WORK ORDER
Exclude every picture and return the remaining entries below verbatim.

'''

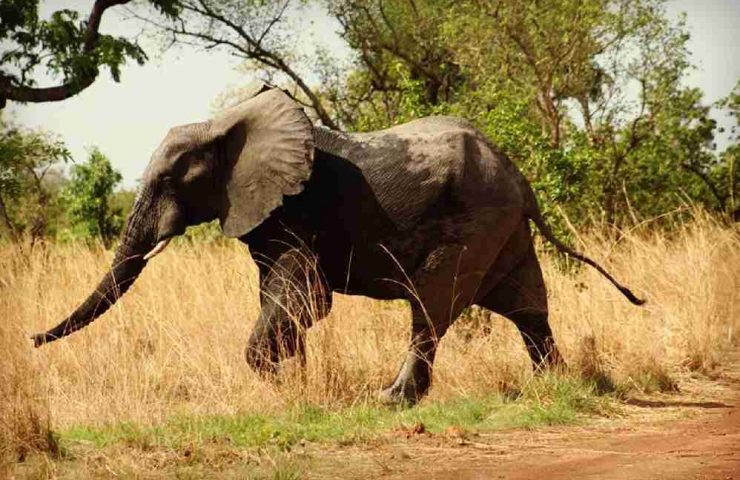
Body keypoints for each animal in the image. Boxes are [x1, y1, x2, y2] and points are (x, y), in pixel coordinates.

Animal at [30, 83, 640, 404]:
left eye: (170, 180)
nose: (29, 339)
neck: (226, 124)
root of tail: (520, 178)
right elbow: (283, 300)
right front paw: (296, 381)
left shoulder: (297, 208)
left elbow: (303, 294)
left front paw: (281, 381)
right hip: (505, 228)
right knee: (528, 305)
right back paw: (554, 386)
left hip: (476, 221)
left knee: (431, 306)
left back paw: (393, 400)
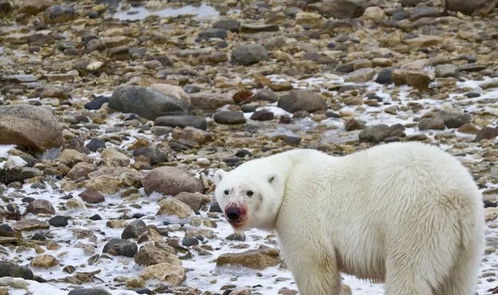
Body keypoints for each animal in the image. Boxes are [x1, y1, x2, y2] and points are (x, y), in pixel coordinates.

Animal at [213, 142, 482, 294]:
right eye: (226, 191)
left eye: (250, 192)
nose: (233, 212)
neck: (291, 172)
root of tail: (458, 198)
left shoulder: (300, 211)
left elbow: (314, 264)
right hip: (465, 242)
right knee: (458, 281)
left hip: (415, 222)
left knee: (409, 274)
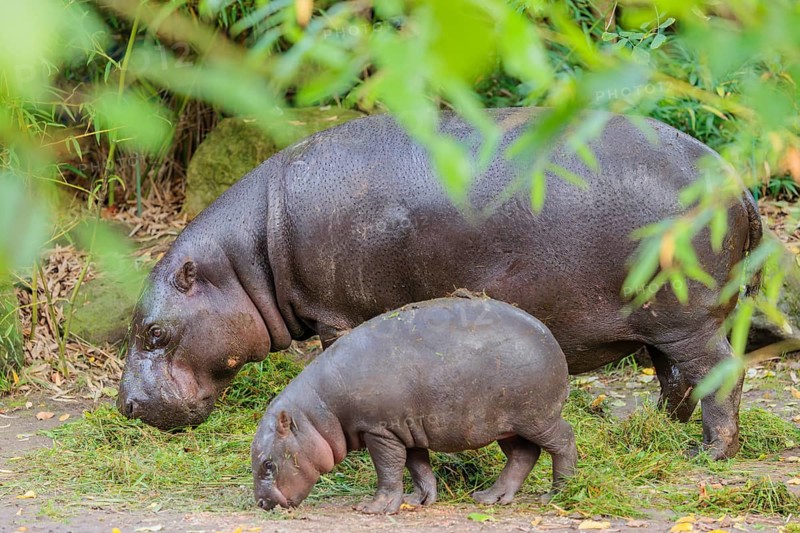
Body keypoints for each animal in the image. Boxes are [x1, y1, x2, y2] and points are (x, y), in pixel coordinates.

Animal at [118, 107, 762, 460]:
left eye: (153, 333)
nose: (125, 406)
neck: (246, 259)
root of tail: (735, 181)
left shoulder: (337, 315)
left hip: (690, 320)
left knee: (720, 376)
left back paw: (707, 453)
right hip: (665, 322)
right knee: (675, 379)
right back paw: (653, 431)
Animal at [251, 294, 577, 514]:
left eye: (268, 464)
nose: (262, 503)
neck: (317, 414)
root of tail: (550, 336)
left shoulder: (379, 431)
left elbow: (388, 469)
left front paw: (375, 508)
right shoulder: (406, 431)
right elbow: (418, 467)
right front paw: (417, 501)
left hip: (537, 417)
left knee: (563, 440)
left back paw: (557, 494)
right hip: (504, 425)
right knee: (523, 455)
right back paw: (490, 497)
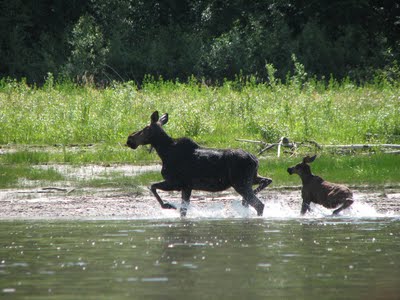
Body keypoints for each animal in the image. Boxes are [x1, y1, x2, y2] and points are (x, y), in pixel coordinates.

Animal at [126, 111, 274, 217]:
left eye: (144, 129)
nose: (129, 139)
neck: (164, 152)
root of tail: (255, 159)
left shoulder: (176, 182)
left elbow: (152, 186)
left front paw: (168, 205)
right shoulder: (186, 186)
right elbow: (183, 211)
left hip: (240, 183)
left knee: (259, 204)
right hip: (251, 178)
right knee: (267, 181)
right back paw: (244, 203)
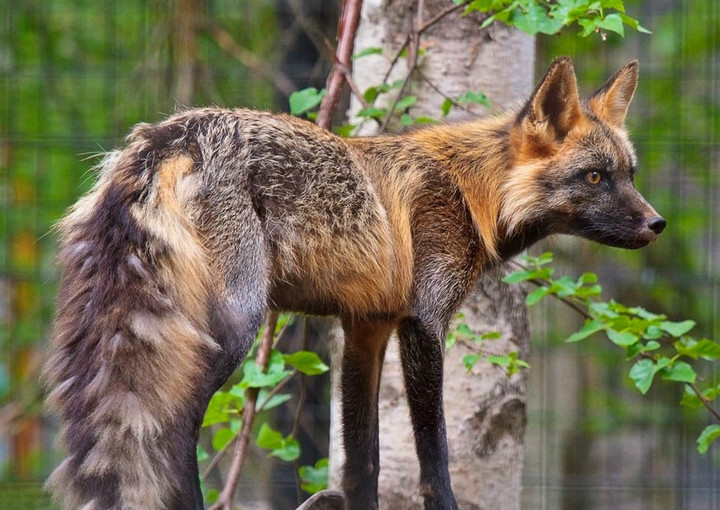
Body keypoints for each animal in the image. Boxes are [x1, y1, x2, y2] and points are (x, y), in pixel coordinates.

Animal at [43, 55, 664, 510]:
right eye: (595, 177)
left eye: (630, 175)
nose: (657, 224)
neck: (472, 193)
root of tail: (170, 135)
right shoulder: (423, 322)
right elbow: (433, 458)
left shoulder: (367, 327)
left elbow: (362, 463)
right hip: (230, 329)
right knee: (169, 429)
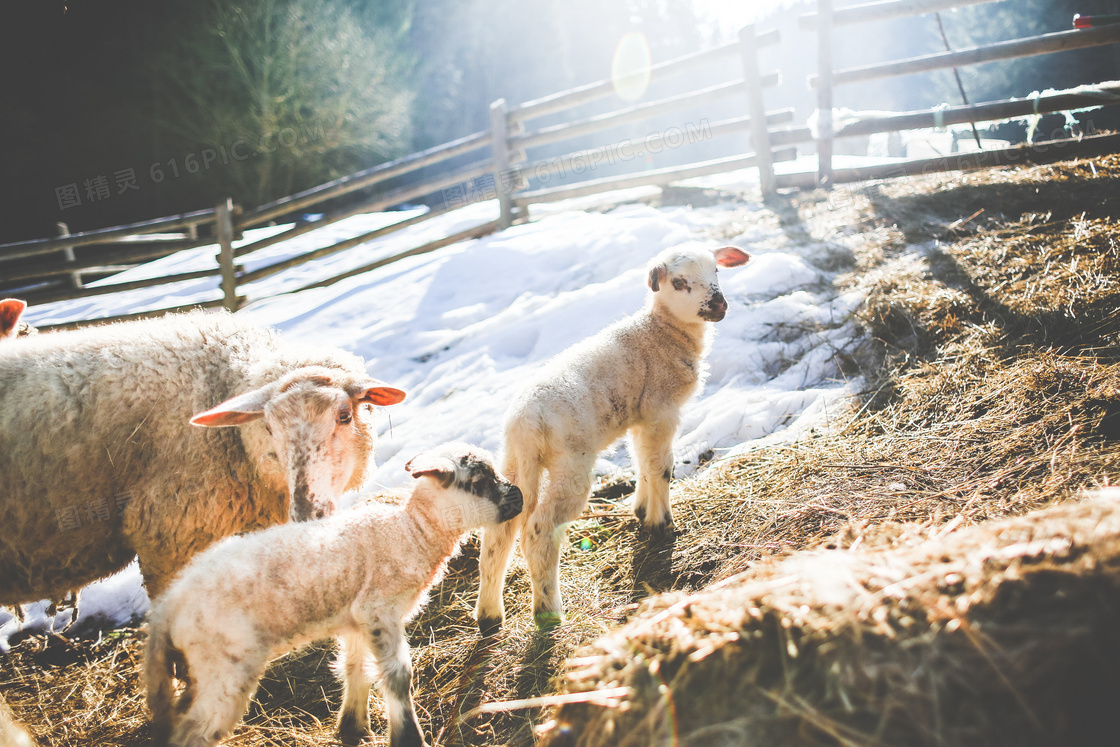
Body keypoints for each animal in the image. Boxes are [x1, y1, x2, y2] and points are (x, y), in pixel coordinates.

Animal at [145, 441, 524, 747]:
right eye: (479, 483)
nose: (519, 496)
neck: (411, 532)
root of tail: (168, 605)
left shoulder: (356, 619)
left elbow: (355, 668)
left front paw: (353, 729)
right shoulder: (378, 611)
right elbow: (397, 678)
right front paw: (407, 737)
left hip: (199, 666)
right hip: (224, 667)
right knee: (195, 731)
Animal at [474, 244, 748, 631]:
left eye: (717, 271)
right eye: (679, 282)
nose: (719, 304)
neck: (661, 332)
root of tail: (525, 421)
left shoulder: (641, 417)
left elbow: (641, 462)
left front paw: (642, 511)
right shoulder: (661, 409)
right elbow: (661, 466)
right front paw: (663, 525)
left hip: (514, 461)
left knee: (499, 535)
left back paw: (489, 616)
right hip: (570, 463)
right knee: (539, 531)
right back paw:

'''

SOLUTION FOR THIS EXERCISE
Body keypoints for each animal in the image. Boxes are [x1, y1, x2, y2] and points are (x, y), in pixel coordinates.

Animal at [30, 83, 640, 404]:
left eye: (170, 180)
nose: (29, 339)
neck: (226, 124)
root of tail: (520, 178)
right elbow: (283, 300)
right front paw: (296, 381)
left shoulder: (297, 208)
left elbow: (303, 294)
left front paw: (281, 381)
right hip: (505, 228)
right knee: (528, 305)
right back paw: (554, 386)
left hip: (476, 221)
left knee: (431, 306)
left back paw: (393, 400)
Body keypoints for each animal in the image. Boxes are [x1, y1, x2, y2] and points are (x, y), in pixel coordinates.

Animal at [213, 142, 482, 294]:
right eye: (226, 191)
left eye: (250, 192)
nose: (233, 212)
neck: (291, 172)
root of tail: (458, 198)
left shoulder: (300, 211)
left elbow: (314, 264)
right hip: (465, 242)
right knee: (458, 281)
left hip: (415, 222)
left knee: (409, 274)
Body keypoints for each animal in the image. Boxes are [x1, y1, x2, y2] and points are (x, y), in pixel coordinates.

Animal at [118, 107, 762, 460]:
left eye: (153, 333)
nose: (125, 406)
neck: (246, 259)
root of tail: (735, 181)
left shoulder: (337, 315)
left hip: (690, 320)
left knee: (720, 376)
left back paw: (707, 453)
right hip: (665, 322)
right knee: (675, 379)
right back paw: (653, 431)
Animal at [251, 294, 577, 514]:
left eye: (268, 464)
nose: (262, 503)
neck: (317, 414)
root of tail: (550, 336)
left shoulder: (379, 431)
left elbow: (388, 469)
left front paw: (375, 508)
right shoulder: (406, 431)
right elbow: (418, 467)
right front paw: (417, 501)
left hip: (537, 417)
left knee: (563, 440)
left back paw: (557, 494)
right hip: (504, 425)
right knee: (523, 455)
right back paw: (490, 497)
Body keypoints for each animal in the image. Boxes are [x1, y1, x2, y2] and points are (x, y), in pixel coordinates.

Animal at [126, 111, 274, 217]:
left eye: (144, 129)
nose: (129, 139)
neck: (164, 152)
root of tail: (255, 159)
left shoulder: (176, 182)
left elbow: (152, 186)
left front paw: (168, 205)
right shoulder: (186, 186)
right elbow: (183, 211)
left hip: (240, 183)
left knee: (259, 204)
right hip: (251, 178)
right knee: (267, 181)
right back paw: (244, 203)
Body keypoints for each animal in the image. Boxes are [x1, y1, x2, y2] and points are (x, y), in pixel coordinates.

Animal at [43, 55, 664, 510]:
right eye: (595, 177)
left eye: (630, 175)
nose: (657, 224)
neck: (472, 193)
root of tail: (170, 135)
right shoulder: (423, 322)
right elbow: (433, 458)
left shoulder: (367, 327)
left elbow: (362, 463)
right hip: (230, 329)
right knee: (169, 429)
Body keypoints for each animal in the image. Boxes are [x1, y1, x2, y2] and points are (x, y), in pixel coordinates.

Animal at [145, 441, 524, 747]:
right eye: (479, 483)
nose: (519, 496)
neck: (411, 532)
root of tail: (168, 605)
left shoulder: (356, 619)
left elbow: (355, 668)
left front paw: (353, 729)
right shoulder: (378, 611)
right elbow: (397, 678)
right front paw: (407, 737)
left hip: (199, 666)
right hip: (224, 667)
right knee: (195, 731)
Animal at [474, 244, 748, 631]:
left eye: (717, 271)
right eye: (679, 282)
nose: (719, 304)
neck: (661, 332)
root of tail: (525, 421)
left shoulder: (641, 417)
left elbow: (641, 462)
left front paw: (642, 511)
right shoulder: (661, 409)
right elbow: (661, 466)
right front paw: (663, 525)
left hip: (514, 461)
left knee: (499, 535)
left back paw: (489, 616)
right hip: (570, 463)
right knee: (539, 531)
right back paw:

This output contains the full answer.